Well..... I like a flow chart. Suppose it depends on if your a visual person or not. I knew a guy who could look at a table of numbers and see patterns in them, I can't. My first program, that actually did something, was a deck of cards that was fed into a Burroughs 5500 in 1965, and I'll tell you that it is difficult to see anything in a deck of cards, much less that just keeping them in order. So, I'll stick with a flow chart to help me understand and will continue to program in Octal. If it works, use it, if not, do something else. If you can't live by that 'stick it in your ear'. Thanks for the help. Mike
 
Yesterday I found the problem (bug) in my program. I didn't have a nested call/return problem. It turned out to be a stack problem. I had moved my defined words to make some room for the source program, but forgot to move the stack and it got over run. So who knows where the program was branching to.

The discussion of this thread got me to thinking about some of the FORTRAN programming I did years ago. I found my old FORTRAN text. It was written by a guy named Daniel D. McCracken. Spent some time reading this. I had forgotten that to get data into or out of the machine, you had to use READ and WRITE statements. Plus you had to attach a FORMAT statement that defined each value, it's type and size. Then of course there were the computer cards and the programming coding forms. AND there is a section on Flow charting in the front of the book. Apparently that must have struck a chord with me, since I still find them helpful.

READ,(5,23) A,B,C
23 FORMAT (3.F10.0)

Mike
 
Yup, McCracken back in the day was one of the better texts. There were several editions of that book, going back to FORTRAN II. Back then, every vendor seemed to have their little "twist" on FORTRAN. (e.g.1 "B" punch in column 1 signified that the arithmetic operators were Boolean, etc.). Even FORTRAN IV had many vendor variations, including FORTRAN V from Univac.

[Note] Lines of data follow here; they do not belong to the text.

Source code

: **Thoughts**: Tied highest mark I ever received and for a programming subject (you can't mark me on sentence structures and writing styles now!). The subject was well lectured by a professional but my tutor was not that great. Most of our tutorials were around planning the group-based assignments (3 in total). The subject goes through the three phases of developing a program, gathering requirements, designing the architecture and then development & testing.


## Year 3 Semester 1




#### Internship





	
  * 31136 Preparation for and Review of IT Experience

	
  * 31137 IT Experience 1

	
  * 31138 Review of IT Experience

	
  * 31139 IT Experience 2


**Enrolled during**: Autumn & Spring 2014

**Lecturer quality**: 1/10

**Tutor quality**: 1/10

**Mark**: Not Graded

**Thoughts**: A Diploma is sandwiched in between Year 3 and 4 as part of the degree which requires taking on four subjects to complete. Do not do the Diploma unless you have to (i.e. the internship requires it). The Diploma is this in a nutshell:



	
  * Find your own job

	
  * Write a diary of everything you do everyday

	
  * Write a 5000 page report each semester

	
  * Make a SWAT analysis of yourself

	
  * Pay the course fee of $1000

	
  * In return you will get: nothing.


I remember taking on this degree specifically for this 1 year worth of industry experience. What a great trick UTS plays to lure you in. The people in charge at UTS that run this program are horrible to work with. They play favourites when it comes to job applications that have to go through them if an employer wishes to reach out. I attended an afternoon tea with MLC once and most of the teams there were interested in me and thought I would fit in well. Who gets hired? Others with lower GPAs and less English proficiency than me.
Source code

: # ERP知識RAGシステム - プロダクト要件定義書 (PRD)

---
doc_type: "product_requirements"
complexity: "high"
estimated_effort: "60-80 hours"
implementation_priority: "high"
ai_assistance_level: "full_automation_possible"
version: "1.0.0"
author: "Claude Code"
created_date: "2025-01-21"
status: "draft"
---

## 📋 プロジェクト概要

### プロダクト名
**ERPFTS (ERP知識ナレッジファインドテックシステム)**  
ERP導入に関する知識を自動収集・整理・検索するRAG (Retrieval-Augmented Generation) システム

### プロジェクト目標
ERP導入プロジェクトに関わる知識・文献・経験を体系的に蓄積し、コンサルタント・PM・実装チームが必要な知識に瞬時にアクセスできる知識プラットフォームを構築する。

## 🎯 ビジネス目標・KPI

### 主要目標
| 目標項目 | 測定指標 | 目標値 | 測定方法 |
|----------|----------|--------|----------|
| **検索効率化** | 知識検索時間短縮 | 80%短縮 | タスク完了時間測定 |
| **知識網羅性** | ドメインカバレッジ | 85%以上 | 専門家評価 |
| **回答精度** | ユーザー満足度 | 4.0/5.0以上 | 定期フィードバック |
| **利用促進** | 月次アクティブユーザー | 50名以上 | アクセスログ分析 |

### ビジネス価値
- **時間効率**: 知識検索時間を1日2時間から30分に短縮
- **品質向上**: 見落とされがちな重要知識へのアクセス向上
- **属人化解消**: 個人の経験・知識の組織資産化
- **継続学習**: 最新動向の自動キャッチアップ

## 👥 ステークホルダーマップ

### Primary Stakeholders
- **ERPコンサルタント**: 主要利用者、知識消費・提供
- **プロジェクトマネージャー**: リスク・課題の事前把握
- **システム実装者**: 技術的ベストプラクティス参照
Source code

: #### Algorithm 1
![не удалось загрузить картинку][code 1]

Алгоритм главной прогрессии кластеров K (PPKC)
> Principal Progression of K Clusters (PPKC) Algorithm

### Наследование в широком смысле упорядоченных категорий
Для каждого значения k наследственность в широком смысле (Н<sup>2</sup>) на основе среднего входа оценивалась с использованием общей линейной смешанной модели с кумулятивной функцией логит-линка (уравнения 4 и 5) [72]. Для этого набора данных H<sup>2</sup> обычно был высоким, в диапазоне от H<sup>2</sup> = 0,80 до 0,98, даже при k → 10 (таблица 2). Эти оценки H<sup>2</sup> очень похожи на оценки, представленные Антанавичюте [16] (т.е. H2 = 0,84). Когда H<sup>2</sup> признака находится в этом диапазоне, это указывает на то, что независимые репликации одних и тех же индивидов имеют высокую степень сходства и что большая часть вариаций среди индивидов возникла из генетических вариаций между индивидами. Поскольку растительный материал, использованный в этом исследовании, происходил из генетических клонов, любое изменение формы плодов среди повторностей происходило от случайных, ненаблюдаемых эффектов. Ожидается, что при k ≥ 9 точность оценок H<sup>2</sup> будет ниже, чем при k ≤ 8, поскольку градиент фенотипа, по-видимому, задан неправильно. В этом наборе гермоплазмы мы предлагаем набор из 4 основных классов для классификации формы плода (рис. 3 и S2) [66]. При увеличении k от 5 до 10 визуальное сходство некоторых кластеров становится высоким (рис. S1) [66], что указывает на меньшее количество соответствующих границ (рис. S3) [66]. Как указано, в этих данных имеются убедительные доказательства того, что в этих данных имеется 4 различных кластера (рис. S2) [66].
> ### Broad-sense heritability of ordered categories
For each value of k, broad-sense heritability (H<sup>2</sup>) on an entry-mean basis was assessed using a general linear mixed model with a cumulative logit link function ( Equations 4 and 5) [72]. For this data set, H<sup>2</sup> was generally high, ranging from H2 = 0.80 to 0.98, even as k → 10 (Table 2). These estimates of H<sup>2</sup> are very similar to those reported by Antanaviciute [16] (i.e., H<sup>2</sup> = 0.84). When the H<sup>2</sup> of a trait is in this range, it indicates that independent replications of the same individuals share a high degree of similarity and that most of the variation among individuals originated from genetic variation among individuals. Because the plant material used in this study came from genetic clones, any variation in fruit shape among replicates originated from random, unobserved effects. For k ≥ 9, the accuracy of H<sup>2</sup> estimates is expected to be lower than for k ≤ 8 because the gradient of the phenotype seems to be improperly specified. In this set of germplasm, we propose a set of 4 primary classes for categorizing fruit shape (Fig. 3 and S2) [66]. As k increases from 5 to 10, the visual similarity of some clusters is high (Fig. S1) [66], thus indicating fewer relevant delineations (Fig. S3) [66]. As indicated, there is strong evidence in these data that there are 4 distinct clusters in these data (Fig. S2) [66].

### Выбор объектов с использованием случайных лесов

I served as an alternate on ANSI X3J3 while F90 was being brewed. Among other things, we decided that "Fortran" was an acceptable variation of "FORTRAN". Generally, I feel that F90 (and later versions) was a bit of a mishmash--i.e. not all that backward-compatible with, say, F77. I think that F77 was the last "good" FORTRAN. But times change, and one has to keep up with the hardware and software practices of our times.

Back in the day, not everyone used the same character set--there were lots of 6-bit character machines, for example. Word sizes were all over the place. IBM used 32-bit words, CDC used 60 on some machines; 24 and 48 on others and 64 on at least one. DEC used 36 and 16 bits...

But it was still possible to write extremely portable programs using FORTRAN. Prime Computers initially used FORTRAN to implement PRIMOS, their operating system. Eventually, they converted to a dialect of PL/I.